* begin PAGE EXCERPT *

Alberta Premier Jason Kenney. Image credit: Paul Taillon/Office of the Premier via Alberta Newsroom/Flickr

Two bad new polls in one day for the United Conservative Party do not guarantee NDP Opposition Leader Rachel Notley will return to power in 2023 or that we will soon see the back of Premier Jason Kenney.

Still, they suggest some interesting possibilities.

The online survey of 1,001 Albertans by Léger reported Friday shows the NDP led by Notley, the former premier, with a very strong lead — 40 per cent province-wide compared to 20 per cent for Kenney’s UCP. That survey was open between March 5 and March 8.

An online survey of 603 Albertans from the Angus Reid Institute revealed the same day suggests a much tighter race, with the NDP narrowly leading the UCP province-wide by 41 per cent to 38 per cent. That poll was conducted between February 26 and March 3.

There’s much more, of course. But notwithstanding all the obvious problems with self-selecting online poll panels and the big gap between the results of the two surveys, both indicate the decline in UCP popularity is a continuing trend, not much improved (yet, anyway) by the Kenney government’s recent softer rhetoric or its 2021 budget.

Both also reinforce the narrative that Albertans are sick and tired of Kenney himself, whatever they may think of his party, and wouldn’t be unhappy to see him headed back to Ottawa, whence he came.

That the results are so different, obviously, means one is more likely to be close to the truth and the other an outlier. You can’t just split the difference between such things and assume you’ve hit the mark.

But even the Léger survey, from the perspective of practical politics, is perhaps not quite as lopsided as it seems if you consider how much of the NDP support it charts comes from the Edmonton area.

* end PAGE EXCERPT *
* begin INFORMATION SUPPLIED *

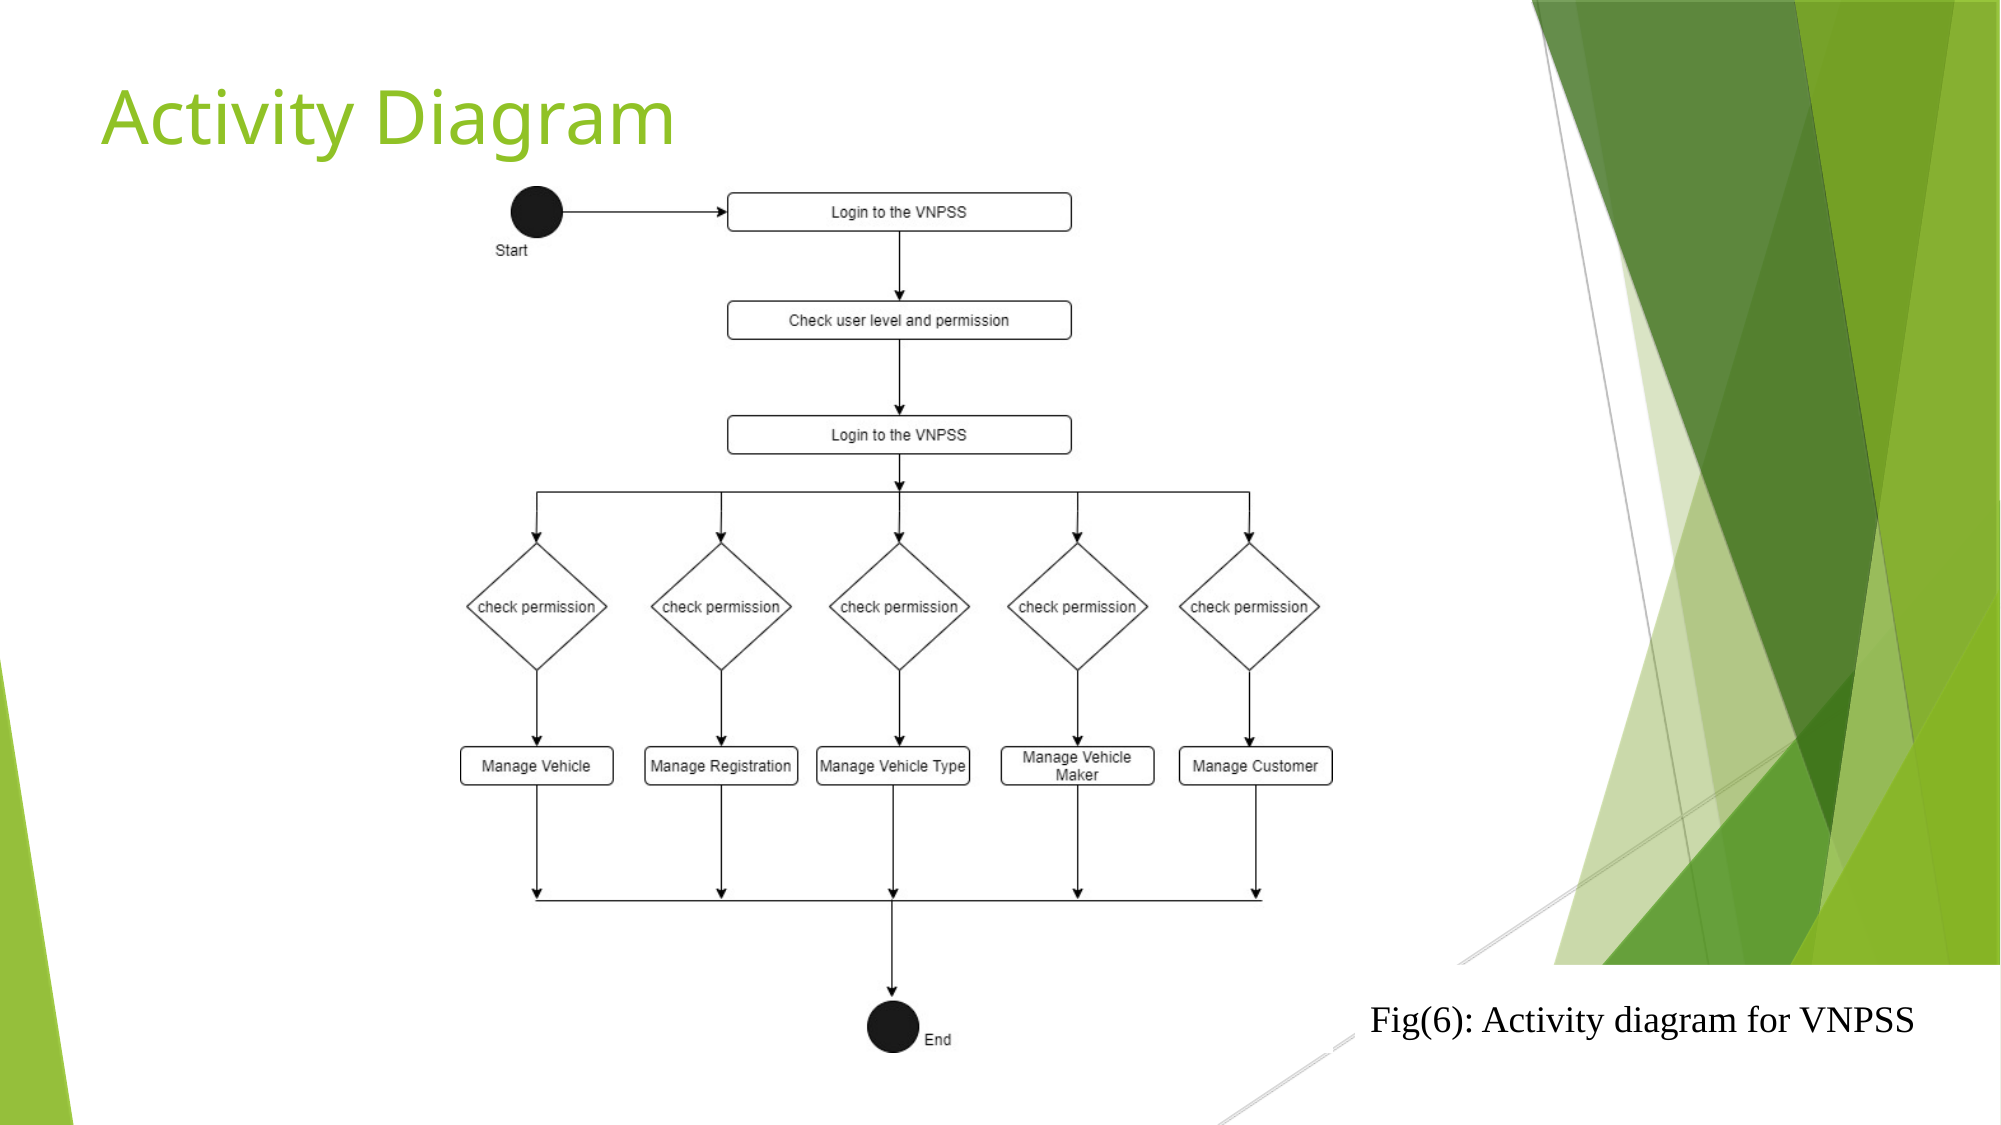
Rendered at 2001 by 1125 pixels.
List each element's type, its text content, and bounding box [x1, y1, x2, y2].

* end INFORMATION SUPPLIED *

**REQUIRED ACTIONS:**
- a) Could you repeat the Alberta polling article starting at "Both also reinforce" and ending at "hit the mark.", swapping "Ottawa" for "Calgary"?
- b) Can you carry on the article about the two Alberta polls from the point where it stops?

**ANSWERS FOR THE EXERCISE:**
- a)
Both also reinforce the narrative that Albertans are sick and tired of Kenney himself, whatever they may think of his party, and wouldn’t be unhappy to see him headed back to Calgary, whence he came.

That the results are so different, obviously, means one is more likely to be close to the truth and the other an outlier. You can’t just split the difference between such things and assume you’ve hit the mark.

- b)
Léger suggests the NDP would overwhelm the UCP by 49 per cent to 14 per cent in Alberta’s capital. But while it shows the NDP leading in rural areas and Calgary, it’s not by so much that there isn’t plenty of potential for the governing party to turn things around in two years. So the last thing NDP supporters should do is start thinking and acting as if another orange wave in 2023 is inevitable.

Angus Reid concludes the UCP still leads outside Edmonton and Calgary in both the north and south.

Still, results like this do indicate New Democrats can expect to hang onto their orange fortress in the capital region, a solid base from which to mount a campaign, and it offers hope of a path to victory in ’23.

But even if we believe the Léger poll’s indicated split of 36 to 34 per cent in the NDP’s favour in Calgary, that’s close enough anything could happen in an actual election, especially one that isn’t going to happen any time soon. It’s also close enough for the Alberta Party, one supposes, to tilt the election one way or another or end up holding the balance of power.

Given the time to the next election, I wouldn’t advise betting your garden plot in Strathcona, let alone your entire farm, on the predictive power of either of these polls. It’s some of the other speculative possibilities that are more interesting just now.

For example, the Angus Reid survey says Albertans are profoundly unimpressed by the UCP’s 2021 budget. It also indicates NDP supporters are much more likely to support a sales tax. But a strong majority of Albertans, about 60 per cent according to both polls, continues to oppose the idea of a sales tax.

In his February 25 budget speech, Finance Minister Travis Toews said “a third-party review of the efficiency and appropriateness of our revenue structure will be important in the future.” At least one prominent commentator took that as a hint of a UCP sales tax to come.

So, could the NDP, despite the fact its supporters are supposedly more likely to support the idea, attack the UCP as being inclined to impose such a tax if the party gets a second mandate?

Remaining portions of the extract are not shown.